I'm looking for advice on a better (faster) way to approach this. My problem is that as you increase the length of the "hosts" list the program takes exponentially longer to complete, and if "hosts" is long enough it takes so long for the program to complete that it seems to just lock up.
- "hosts" is a list of lists that contains tens of thousands of items. When iterating through "hosts" i[0] will always be an IP address, i[4] will always be a 5 digit number, and i[7] will always be a multi-line string.
- "searchPatterns" is a list of lists read in from a CSV file where elements i[0] through i[3] are regex search patterns (or the string "SKIP") and i[6] is a unique string used to identify a pattern match.
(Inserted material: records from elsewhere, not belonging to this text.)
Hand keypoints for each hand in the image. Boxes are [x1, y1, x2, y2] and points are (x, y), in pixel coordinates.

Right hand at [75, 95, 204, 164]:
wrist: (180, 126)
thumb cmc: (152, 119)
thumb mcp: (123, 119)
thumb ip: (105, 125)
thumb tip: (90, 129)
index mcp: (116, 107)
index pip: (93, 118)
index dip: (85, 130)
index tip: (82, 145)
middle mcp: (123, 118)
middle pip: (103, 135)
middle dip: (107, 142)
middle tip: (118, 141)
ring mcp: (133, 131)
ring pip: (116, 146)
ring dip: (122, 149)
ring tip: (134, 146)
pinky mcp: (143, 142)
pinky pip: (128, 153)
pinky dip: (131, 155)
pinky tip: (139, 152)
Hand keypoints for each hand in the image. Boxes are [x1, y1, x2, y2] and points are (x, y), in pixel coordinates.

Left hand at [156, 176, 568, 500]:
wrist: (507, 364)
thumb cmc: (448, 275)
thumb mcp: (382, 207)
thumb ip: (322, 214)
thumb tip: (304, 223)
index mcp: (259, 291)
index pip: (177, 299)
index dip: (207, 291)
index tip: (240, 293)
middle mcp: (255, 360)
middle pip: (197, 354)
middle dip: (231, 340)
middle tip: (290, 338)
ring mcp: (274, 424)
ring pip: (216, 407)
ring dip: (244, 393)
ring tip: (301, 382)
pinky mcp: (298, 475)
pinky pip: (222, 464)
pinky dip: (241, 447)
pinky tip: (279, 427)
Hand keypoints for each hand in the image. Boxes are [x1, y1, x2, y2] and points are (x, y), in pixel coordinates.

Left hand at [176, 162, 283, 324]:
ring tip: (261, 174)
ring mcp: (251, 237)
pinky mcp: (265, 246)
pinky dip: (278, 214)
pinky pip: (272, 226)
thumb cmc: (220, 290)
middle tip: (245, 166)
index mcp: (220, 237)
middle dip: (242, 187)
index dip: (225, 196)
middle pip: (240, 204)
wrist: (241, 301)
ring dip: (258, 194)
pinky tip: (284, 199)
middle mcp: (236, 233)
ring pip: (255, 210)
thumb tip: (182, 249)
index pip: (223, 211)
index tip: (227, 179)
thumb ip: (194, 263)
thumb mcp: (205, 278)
My current approach is to use the regex patterns from the CSV file to search through every multi-line list item contained in the "hosts" i[7] element. There are 100's of possible matches, and I need to identify all matches associated with each IP address and assign the unique string from the CSV file to identify all pattern matches. Finally, I need to put that information into the "fullMatchList" to use later.
NOTE: Even though each list item in "searchPatterns" has up to 4 patterns, I only need it to identify the first pattern found and then it can move on to the next list item to continue finding matches for that IP.
for i in hosts:
if i[4] == "13579" or i[4] == "24680":
for j in searchPatterns:
for k in range(4):
if j[k] == "SKIP":
continue
else:
match = re.search(r'%s' % j[k], i[7], flags=re.DOTALL)
if match is not None:
if tempIP == "":
tempIP = i[0]
matchListPerIP.append(j[4])
elif tempIP == i[0]:
matchListPerIP.append(j[4])
elif tempIP != i[0]:
fullMatchList.append([tempIP, matchListPerIP])
tempIP = i[0]
matchListPerIP = []
matchListPerIP.append(j[4])
break
fullMatchList.append([tempIP, matchListPerIP])
Here's an example regex search pattern from the CSV file:
(?!(.*?)\br2\b)cpe:/o:microsoft:windows_server_2008:
That pattern is intended to identify Windows Server 2008, and includes a negative lookahead to avoid matching the R2 edition.
I'm new to Python so any advice is appreciated! Thank you!